Situata sulle pendici del monte Marzano, la villa risale al ‘700 e fu fatta edificare dal marchese Giuseppe Maria Valva, sovrintendente di tutti i ponti e le strade del Regno di Napoli. Come spesso accadeva in quegli anni il marchese immaginò un edificio a pianta rettangolare, inserito in un ampio parco esterno a cui si accedeva da un arco merlato. La struttura è caratterizzata da un porticato che dà luce al piano terra, in cui si trovano la cucina e la sala delle armi; un piano cosiddetto “ammezzato” ospita la Cappella, mentre al primo piano, il cosiddetto piano nobile, trova posto l’appartamento marchesale. Caratterizzato da un grande salone con affreschi, l’appartamento era in origine un luogo ricco di arredi lignei e suppellettili, senza dimenticare quadri, affreschi e statue. All’ultimo piano è collocato il sottotetto, realizzato in calcestruzzo armato (uno dei primi esempi dell’utilizzo di questo nuovo materiale) e che ospitava varie stanze e relativi bagni. Sicuramente la parte di maggiore interesse dell’edificio è la cosiddetta Torre normanna, che si eleva ad un lato della struttura. Tutto l’edificio è stato parzialmente danneggiato dal terremoto del 1980.

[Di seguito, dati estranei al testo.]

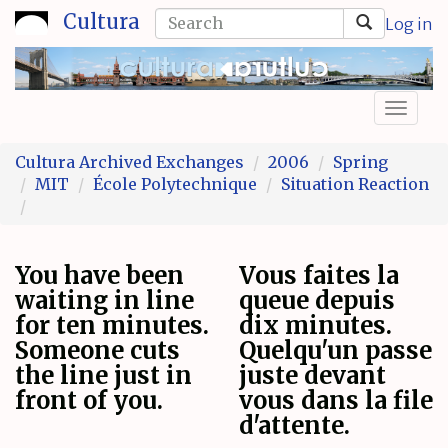
Skip
Search
Cultura
Log in
to
form
Search
main
content
Toggl
naviga
Cultura Archived Exchanges
2006
Spring
MIT
École Polytechnique
Situation Reaction
You have been
Vous faites la
waiting in line
queue depuis
for ten minutes.
dix minutes.
Someone cuts
Quelqu'un passe
the line just in
juste devant
front of you.
vous dans la file
d'attente.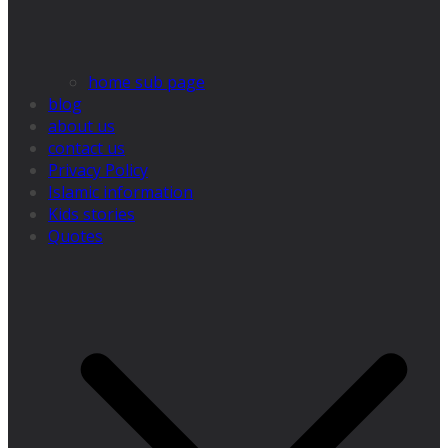
home sub page
blog
about us
contact us
Privacy Policy
Islamic information
Kids stories
Quotes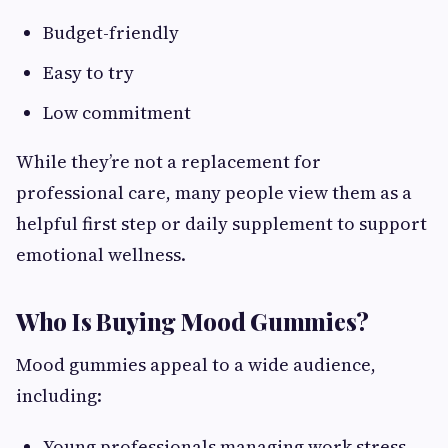
Budget-friendly
Easy to try
Low commitment
While they’re not a replacement for
professional care, many people view them as a
helpful first step or daily supplement to support
emotional wellness.
Who Is Buying Mood Gummies?
Mood gummies appeal to a wide audience,
including:
Young professionals managing work stress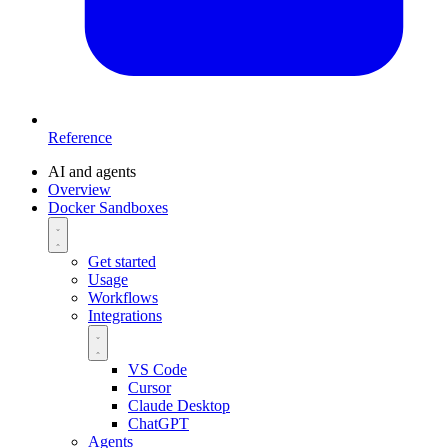
Reference
AI and agents
Overview
Docker Sandboxes
Get started
Usage
Workflows
Integrations
VS Code
Cursor
Claude Desktop
ChatGPT
Agents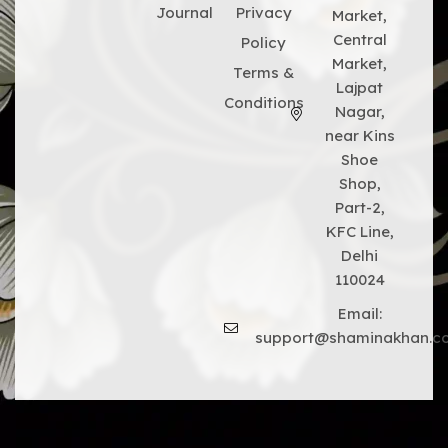
Journal
Privacy
Market,
Central
Policy
Market,
Terms &
Lajpat
Conditions
Nagar,
near Kins
Shoe
Shop,
Part-2,
KFC Line,
Delhi
110024
Email:
support@shaminakhan.c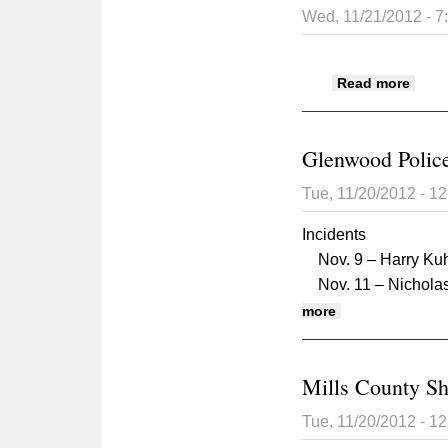
Wed, 11/21/2012 - 
about
Read more
Glenwood Police
Tue, 11/20/2012 - 1
Incidents
Nov. 9 – Harry Kuhl
Nov. 11 – Nicholas 
about Glenwood 
more
Mills County Sh
Tue, 11/20/2012 - 1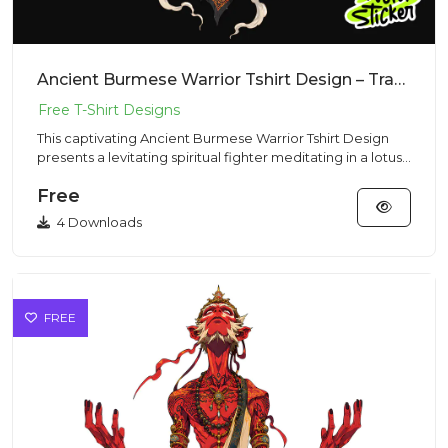
Ancient Burmese Warrior Tshirt Design – Traditional Vibe | VectorSticker Free PNG Download
This captivating Ancient Burmese Warrior Tshirt Design
presents a levitating spiritual fighter meditating in a lotus
pos...
Free
4 Downloads
FREE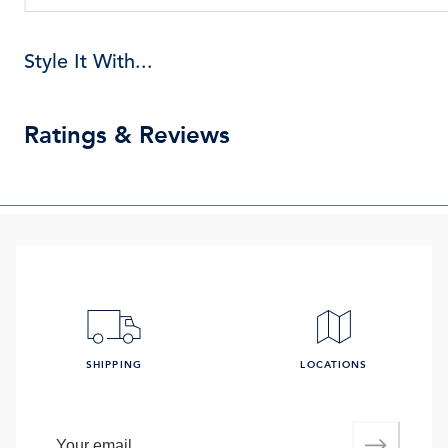
Style It With...
Ratings & Reviews
SHIPPING
LOCATIONS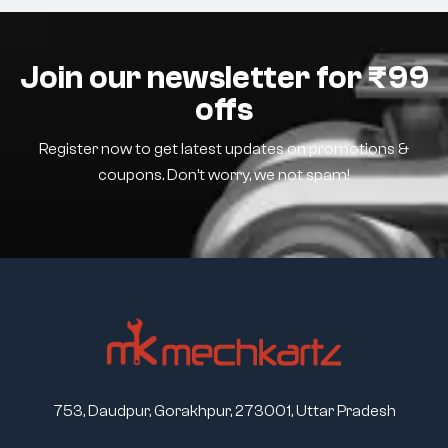
Join our newsletter for ₹99
offs
Register now to get latest updates on promotions &
coupons. Don’t worry, we not spam!
753, Daudpur, Gorakhpur, 273001, Uttar Pradesh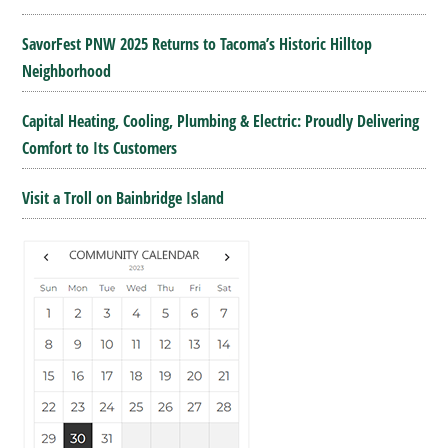
SavorFest PNW 2025 Returns to Tacoma’s Historic Hilltop
Neighborhood
Capital Heating, Cooling, Plumbing & Electric: Proudly Delivering
Comfort to Its Customers
Visit a Troll on Bainbridge Island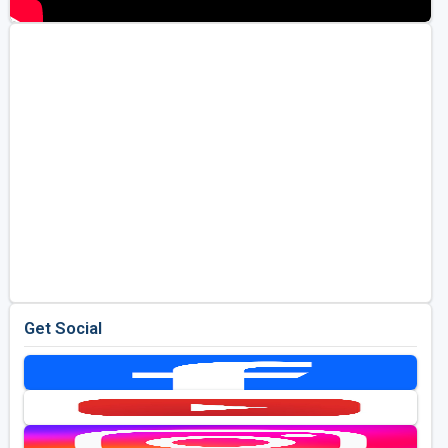
Get Social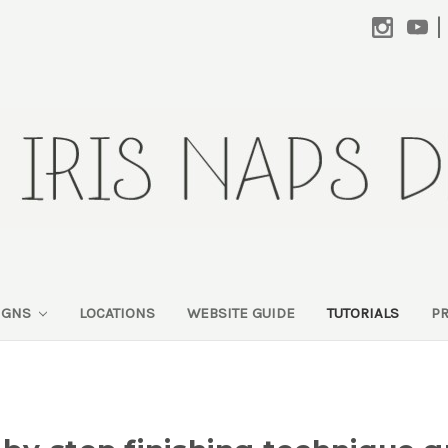
|
SIGNS
LOCATIONS
WEBSITE GUIDE
TUTORIALS
P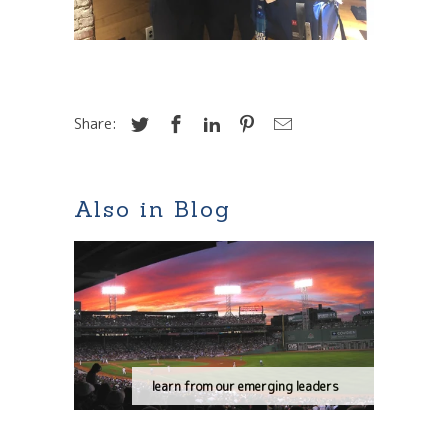
Share:
Also in Blog
learn from our emerging leaders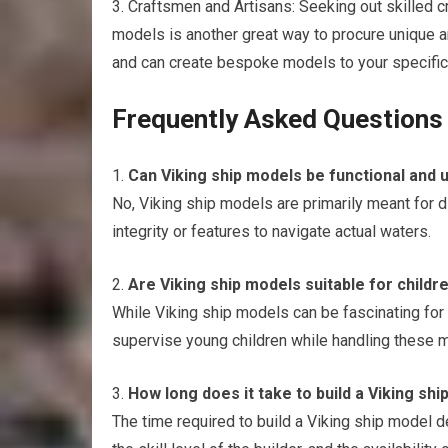
3. Craftsmen and Artisans: Seeking out skilled c
models is another great way to procure unique
and can create bespoke models to your specific
Frequently Asked Questions
1.
Can Viking ship models be functional and u
No, Viking ship models are primarily meant for 
integrity or features to navigate actual waters.
2.
Are Viking ship models suitable for childr
While Viking ship models can be fascinating for ch
supervise young children while handling these 
3.
How long does it take to build a Viking sh
The time required to build a Viking ship model d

Uscendo fuori dalla struttura si è circondati da in un bellissimo parco, che è caratterizzato da un impianto manieristico e quasi barocco. I viali che lo solcano lo dividono un po’irregolarmente in una scacchiera, e l’intera superficie è divisa in zone, tra cui due giardini all’italiana. È il luogo del castello ove maggiormente si avverte un senso di estraniamento della realtà e per un motivo molto semplice: l’intera superficie è decorata da statue, busti di marmo, complessi architettonici etc, che sbucano dalla vegetazione quasi come se l’abitassero.

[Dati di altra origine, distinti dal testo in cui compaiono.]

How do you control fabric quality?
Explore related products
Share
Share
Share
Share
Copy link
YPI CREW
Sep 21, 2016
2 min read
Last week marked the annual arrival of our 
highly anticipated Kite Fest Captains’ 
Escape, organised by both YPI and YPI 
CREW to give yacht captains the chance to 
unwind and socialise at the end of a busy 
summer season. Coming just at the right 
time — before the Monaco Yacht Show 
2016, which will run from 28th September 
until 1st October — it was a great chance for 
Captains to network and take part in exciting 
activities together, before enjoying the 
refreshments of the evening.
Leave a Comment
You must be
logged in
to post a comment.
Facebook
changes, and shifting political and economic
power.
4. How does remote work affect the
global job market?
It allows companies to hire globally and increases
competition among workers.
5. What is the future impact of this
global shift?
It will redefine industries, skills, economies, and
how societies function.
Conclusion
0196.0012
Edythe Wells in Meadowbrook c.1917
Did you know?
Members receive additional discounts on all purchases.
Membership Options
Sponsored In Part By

Il luogo che maggiormente colpisce l’immaginazione è il cosiddetto “Teatrino di verzura”: un anfiteatro naturale di quasi mille posti ottenuto da siepi di bosso accuratamente sovrapposte, da cui emergono dei busti in marmo che sembrano spettatori di un’immaginaria rappresentazione. Quando il Teatrino è utilizzato per gli spettacoli si possono vedere gli spettatori in carne ed ossa seduti accanto a questi busti, e l’insieme è altamente suggestivo.Tutto il resto del parco è ornato da statue a carattere mitologico e porticati eleganti, mentre al di sotto si può osservare un imponente sistema di grotte e canali, probabilmente scavato per incanalare le acque. Anche le grotte sono ornate di statue, come la cosiddetta “Caverna dei mostri” che ospita statue di aspetto orribile.

Attualmente la Villa, che appartiene al priorato di Malta, è parzialmente visitabile.